● Written instruction
Proceed with the comment thread about restarting the ambed service, writing on from the point where it stops.

[start Text segment]

LX1IQ commented 1 year ago

Hi Geoffrey,

The XLX is not "brocken" simply restart the ambed service or server and all is working back as expected. A restart of the XLX is not necessary.

73, Luc

F4FXL commented 1 year ago

Hi Luc,

I've run into this issue countless times, restarted ambed but this is not enough. xlxd is still running but DCS clients are unable to communicate i.e. when 2 repeaters are connected through DCS a station transmitting on repeater A will not be forwarded to repeater B. I think I'll open a separate issue for that.

73,Geoffrey


Geoffrey Merck - F4FXL / KC3FRA http://www.f4fxl.org http://www.f5kav.fr

Le dim. 12 févr. 2023 à 08:32, LX1IQ @.***> a écrit :

Hi Geoffrey,

The XLX is not "brocken" simply restart the ambed service or server and all is working back as expected. A restart of the XLX is not necessary.

[end Text segment]
[start Data shown]

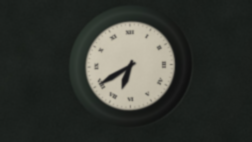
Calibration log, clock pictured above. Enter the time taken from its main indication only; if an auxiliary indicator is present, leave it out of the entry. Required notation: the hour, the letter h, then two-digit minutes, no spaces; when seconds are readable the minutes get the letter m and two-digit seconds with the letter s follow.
6h40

[end Data shown]

● The result
73, Luc

— Reply to this email directly, view it on GitHub https://github.com/LX3JL/xlxd/pull/213#issuecomment-1426962530, or unsubscribe https://github.com/notifications/unsubscribe-auth/ABIFHXTQ7FQ2IN36QLSVCHTWXCGYRANCNFSM5NV5TUDQ . You are receiving this because you commented.Message ID: @.***>

narspt commented 1 year ago

If xlxd gets in that half crashed state until restart then I bet you need just this fix: https://github.com/LX3JL/xlxd/pull/222

F4FXL commented 1 year ago

Applied a couple of your patches on XLX208, including that one.

narspt commented 1 year ago

@F4FXL: I'm curious if it did help with your problem? Btw, some of my patchs (incl. this one) are already merged on master.

F4FXL commented 1 year ago

It helped in some extent. Yet from time to time I still have the DCS to DCS issue.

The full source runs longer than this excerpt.